In the General Assembly, as in our courts, there should never be a “win at all costs” mentality. While it’s rarely fair to paint an entire group with the same brush, there have been individuals in leadership positions in both parties over the years who may have lost sight at times of their relative personal importance in the process and have impeded what ought to be the rational and reasonable job of legislating.
We have all contributed to creating the prevailing mindset of our General Assembly if we have failed to recruit, support, vote for and elect legislators who reflect the true diversity of North Carolina’s citizens. A diverse body is less likely to engage in the displays of pack mentality we have seen in the recent past. True diversity should be encouraged to allow citizens of all sorts to represent our citizens’ views in the legislative process.
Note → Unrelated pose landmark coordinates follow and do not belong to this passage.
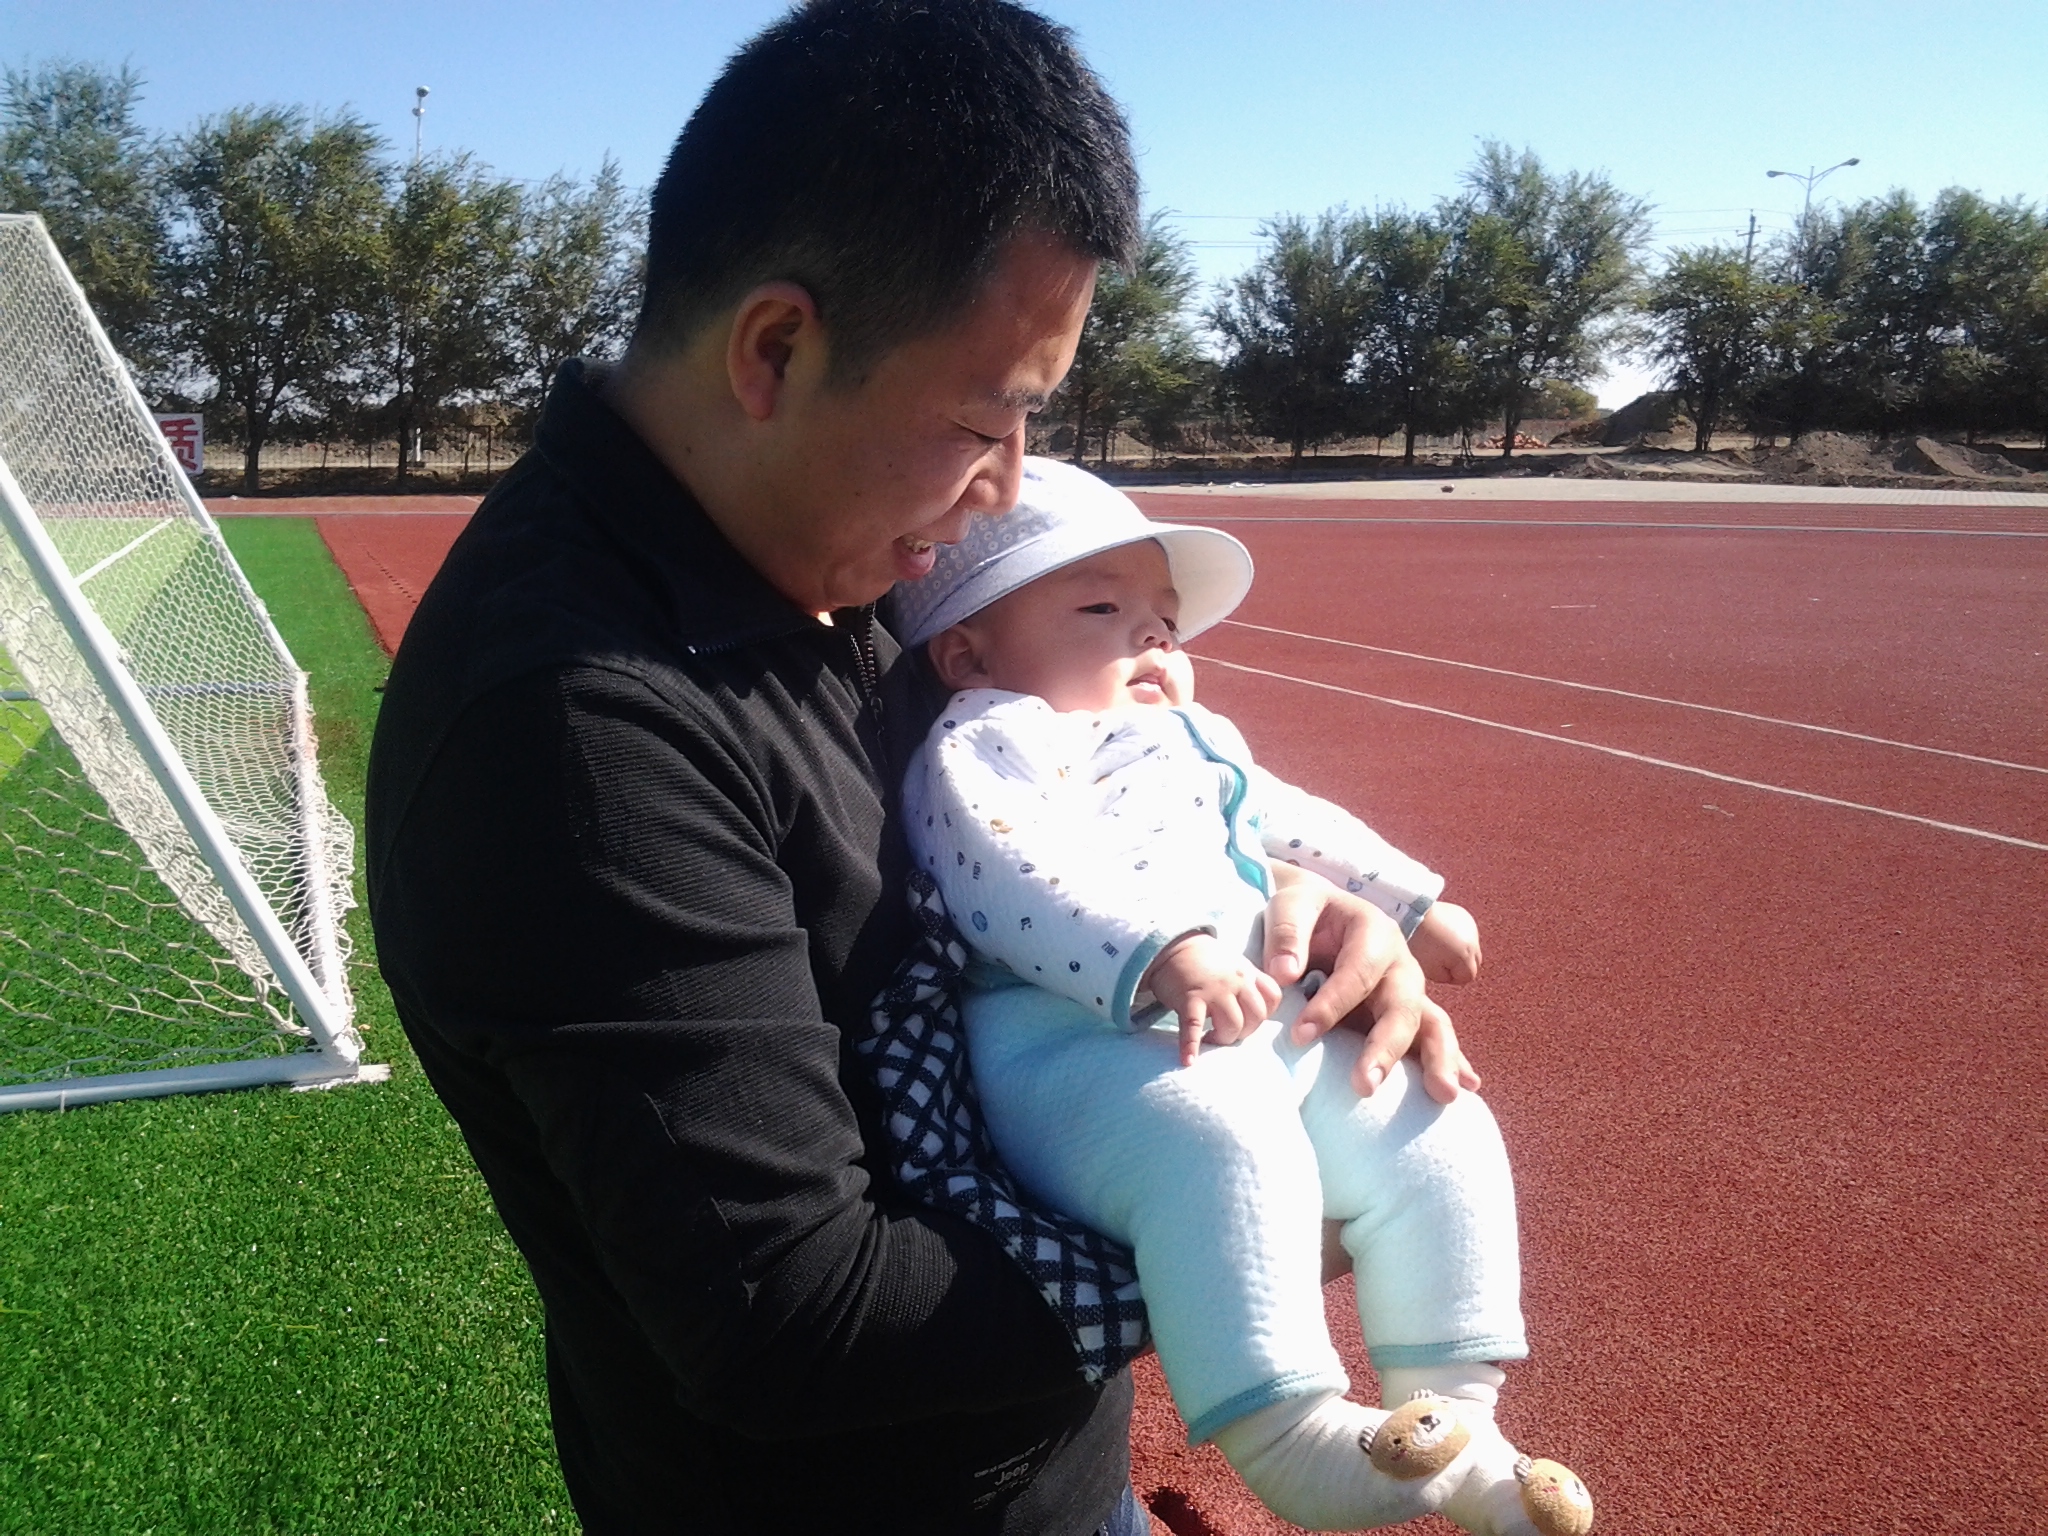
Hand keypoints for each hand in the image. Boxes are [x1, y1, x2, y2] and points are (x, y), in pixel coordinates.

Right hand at [1143, 934, 1281, 1066]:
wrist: (1172, 946)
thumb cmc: (1204, 960)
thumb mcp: (1234, 964)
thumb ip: (1248, 983)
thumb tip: (1255, 1012)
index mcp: (1248, 973)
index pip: (1273, 997)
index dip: (1264, 1013)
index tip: (1248, 1018)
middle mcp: (1236, 980)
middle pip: (1256, 1016)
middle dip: (1244, 1031)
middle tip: (1227, 1033)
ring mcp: (1213, 989)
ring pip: (1232, 1025)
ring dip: (1223, 1039)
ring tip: (1210, 1040)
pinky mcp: (1189, 998)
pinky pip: (1193, 1027)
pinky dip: (1190, 1046)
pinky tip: (1188, 1060)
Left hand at [1262, 863, 1463, 1099]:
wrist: (1319, 914)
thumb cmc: (1304, 912)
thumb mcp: (1290, 904)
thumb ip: (1287, 932)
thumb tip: (1284, 974)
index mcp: (1374, 930)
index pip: (1357, 972)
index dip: (1332, 1004)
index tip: (1300, 1035)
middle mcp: (1399, 963)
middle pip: (1403, 1004)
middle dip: (1386, 1046)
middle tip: (1364, 1085)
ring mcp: (1408, 991)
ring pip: (1432, 1024)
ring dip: (1438, 1060)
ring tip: (1442, 1096)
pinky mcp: (1406, 1015)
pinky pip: (1434, 1038)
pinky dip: (1453, 1062)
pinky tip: (1466, 1088)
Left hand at [1409, 901, 1481, 983]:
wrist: (1412, 913)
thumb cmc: (1418, 943)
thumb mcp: (1430, 970)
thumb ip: (1446, 977)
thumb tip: (1453, 975)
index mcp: (1465, 955)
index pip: (1468, 976)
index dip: (1453, 977)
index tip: (1438, 969)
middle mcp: (1473, 940)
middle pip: (1475, 962)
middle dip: (1460, 965)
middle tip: (1439, 959)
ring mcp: (1470, 927)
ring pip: (1472, 947)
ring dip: (1461, 950)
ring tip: (1439, 944)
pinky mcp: (1465, 916)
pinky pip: (1467, 933)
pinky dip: (1458, 936)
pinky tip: (1442, 933)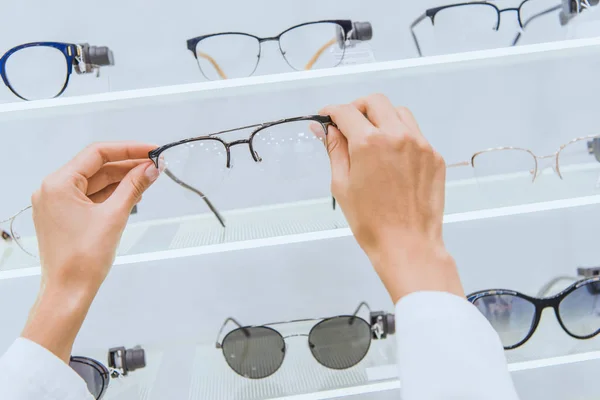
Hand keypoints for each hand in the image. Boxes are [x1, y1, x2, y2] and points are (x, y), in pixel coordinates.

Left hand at [22, 142, 159, 361]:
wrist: (68, 292)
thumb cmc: (84, 258)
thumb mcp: (115, 216)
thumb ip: (134, 186)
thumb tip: (152, 168)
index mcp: (58, 184)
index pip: (97, 154)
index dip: (128, 149)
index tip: (152, 151)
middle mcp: (53, 189)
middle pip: (96, 167)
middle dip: (127, 165)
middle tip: (156, 165)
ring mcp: (57, 203)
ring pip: (95, 182)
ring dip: (122, 180)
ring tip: (149, 180)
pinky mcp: (64, 215)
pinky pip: (91, 196)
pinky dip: (112, 194)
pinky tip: (133, 194)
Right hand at [321, 94, 462, 301]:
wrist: (408, 245)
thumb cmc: (371, 222)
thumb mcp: (342, 185)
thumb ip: (334, 150)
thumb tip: (325, 129)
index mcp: (369, 143)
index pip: (346, 111)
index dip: (331, 111)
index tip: (326, 117)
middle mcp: (397, 136)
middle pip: (375, 102)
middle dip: (358, 108)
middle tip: (349, 125)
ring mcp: (420, 145)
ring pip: (399, 113)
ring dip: (382, 118)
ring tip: (372, 140)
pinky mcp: (434, 157)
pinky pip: (415, 134)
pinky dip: (400, 136)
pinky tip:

We should investigate and consider imposing term limits on North Carolina legislators. A more regular turn-over would keep new faces circulating through the General Assembly, keeping pace with our changing population and giving North Carolina a chance to take advantage of new ideas and perspectives.
In order to encourage candidates from a broader spectrum of life to run for office, we may need to consider compensating our legislators in a way that will not make holding office an insurmountable financial sacrifice for most. The financial impracticalities of holding office are simply incompatible for most people, particularly women, with the realities and obligations of raising a family, supporting our elders, maintaining a home, supporting our home communities, and paying the bills.
While I am willing to make that sacrifice for the betterment of my district and our state, it is unrealistic to think that many people, especially those not within a short drive of Raleigh, can do that. We simply cannot keep sending the same types of people to Raleigh over and over again and rationally expect a different outcome.
10. On reapportionment, both parties have shown that they will abuse the redistricting process when give a chance. Will you support a bill in the next session to turn all future redistricting over to a non-partisan or bi-partisan independent commission?
I will absolutely support and sponsor legislation to form an independent commission to oversee future redistricting decisions in North Carolina.